Professora Raimunda Gil Schaeken (AM)

O Dia da Consciência Negra foi instituído pela Lei n. 9.315, de 20 de novembro de 1996, assinada pelo presidente Fernando Henrique Cardoso, para homenagear Zumbi, líder do Quilombo dos Palmares, traído e morto nesse dia, no ano de 1694.

Os quilombos, liderados por Zumbi, formavam a resistência ao sistema escravista que vigorava, e eram o principal motor responsável pela preservação da cultura africana no Brasil.

A desigualdade social entre brancos e negros, fruto de séculos de escravidão e décadas de discriminação, tende a diminuir com o passar dos anos. Devagar, sem muito alarido, quase silenciosamente, os negros vão conquistando seu espaço na sociedade brasileira. Muitos, entre eles, ocupam postos relevantes na política, na cultura, nos esportes. Destacam-se na música popular e projetam-se internacionalmente.

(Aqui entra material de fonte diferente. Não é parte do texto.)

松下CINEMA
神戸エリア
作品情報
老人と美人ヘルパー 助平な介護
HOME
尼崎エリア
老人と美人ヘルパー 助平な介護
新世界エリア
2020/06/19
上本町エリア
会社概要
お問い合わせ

Professora Raimunda Gil Schaeken (AM)
Professora Raimunda Gil Schaeken (AM)

Zumbi, cujo nome verdadeiro era OGUNDELE (“guerreiro da casa”, em Nagô) era um predestinado, uma espécie de líder e general tribal, enviado da África para lutar pela liberdade de seus irmãos na América.

Etimologicamente, Zumbi é uma palavra de origem Ewe-Fon, dialetos originários do Dahomé e do Togo que significa “imortal, morto-vivo, fantasma”. Para o estudioso, Zumbi dos Palmares é o maior herói mundial da raça negra, e seu projeto de estabelecer uma república autônoma num país colonial foi algo absolutamente revolucionário. Por isso, a saga de Palmares, com dimensão semelhante à de Tróia, é para se refletir e nunca mais esquecer.

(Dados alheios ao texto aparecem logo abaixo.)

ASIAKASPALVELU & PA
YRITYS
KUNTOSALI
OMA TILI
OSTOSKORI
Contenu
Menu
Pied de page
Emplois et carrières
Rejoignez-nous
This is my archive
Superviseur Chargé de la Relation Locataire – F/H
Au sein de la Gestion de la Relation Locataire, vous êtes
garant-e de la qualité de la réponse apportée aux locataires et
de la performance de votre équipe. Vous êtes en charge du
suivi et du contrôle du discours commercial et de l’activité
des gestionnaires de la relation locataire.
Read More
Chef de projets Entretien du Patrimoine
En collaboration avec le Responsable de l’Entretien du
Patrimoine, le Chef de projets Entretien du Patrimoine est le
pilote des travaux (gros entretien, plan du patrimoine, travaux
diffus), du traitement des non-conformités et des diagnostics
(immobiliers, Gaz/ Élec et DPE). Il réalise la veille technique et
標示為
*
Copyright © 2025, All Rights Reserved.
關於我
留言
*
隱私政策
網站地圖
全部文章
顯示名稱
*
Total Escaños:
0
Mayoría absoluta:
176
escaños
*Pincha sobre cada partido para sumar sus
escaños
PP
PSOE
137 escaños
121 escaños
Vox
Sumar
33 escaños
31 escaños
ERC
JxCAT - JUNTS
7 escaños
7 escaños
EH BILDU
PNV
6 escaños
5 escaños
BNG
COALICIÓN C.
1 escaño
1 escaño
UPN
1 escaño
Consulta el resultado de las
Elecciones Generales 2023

Zumbi, na saga pela libertação, estabeleceu a República do Quilombo dos Palmares, a mais bem sucedida aventura libertária do povo negro. Palmares resistiu quase 70 anos às expedições enviadas pelas autoridades governamentais. Chegou a abrigar em torno de 20.000 escravos fugidos. Foi destruído, em 1693, por um exército de mais de 6.000 soldados mercenários e assim mesmo porque, após um mês de cerco, a munição e os víveres acabaram. Zumbi conseguiu escapar. Dois anos mais tarde, foi capturado e morto. Partes de seu corpo foram expostas num poste, em praça pública, no Recife, como lição para quem tentasse fugir ou resistir à escravidão. Mas, para os negros, Zumbi não morreu. Ele está aí, animando as lutas de ontem e de hoje, em busca da libertação!

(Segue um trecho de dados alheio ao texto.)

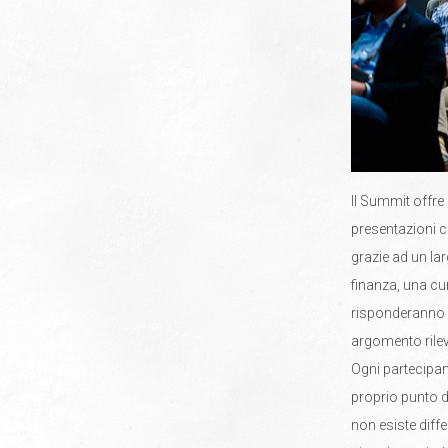
Il Summit offre
presentazioni c
grazie ad un lar
finanza, una cu
risponderanno 
argomento rileva
Ogni partecipan
proprio punto d
non esiste diff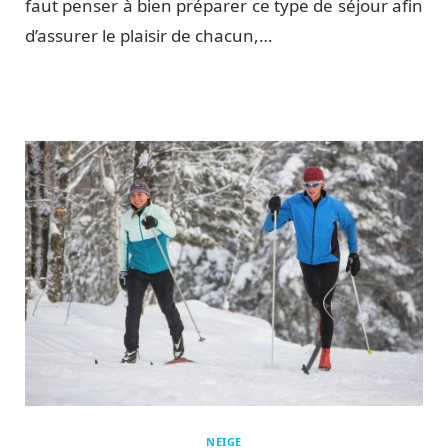
faut penser à bien préparer ce type de séjour afin
d’assurer le plaisir de chacun,…
NEIGE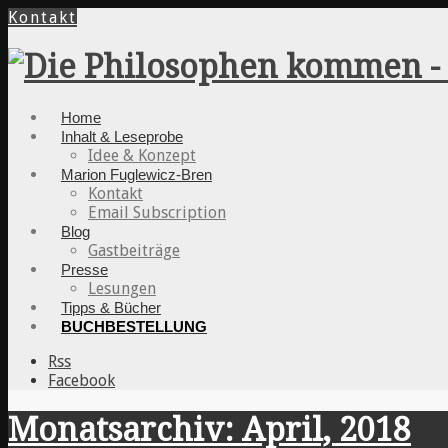
Kontakt
Home
Inhalt & Leseprobe
Idee & Konzept
Marion Fuglewicz-Bren
Kontakt
Email Subscription
Blog
Gastbeiträge
Presse
Lesungen
Tipps & Bücher
BUCHBESTELLUNG
Rss
Facebook
Monatsarchiv: April, 2018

No dia da Consciência Negra o objetivo é fazer uma reflexão sobre o relevo da cultura e do povo africano e o impacto que tiveram na evolução da cultura brasileira. Sociologia, política, religião e gastronomia entre várias outras áreas, foram profundamente influenciadas pelas culturas negra e africanas. É dia de comemorar e mostrar profundo apreço pela cultura afro-brasileira. (Raimunda Gil Schaeken é professora Aposentada, Tefeense, católica praticante, membro efetivo da Associação dos Escritores do Amazonas – ASSEAM e da Academia de Letras, Ciências e Artes do Amazonas –ALCEAR).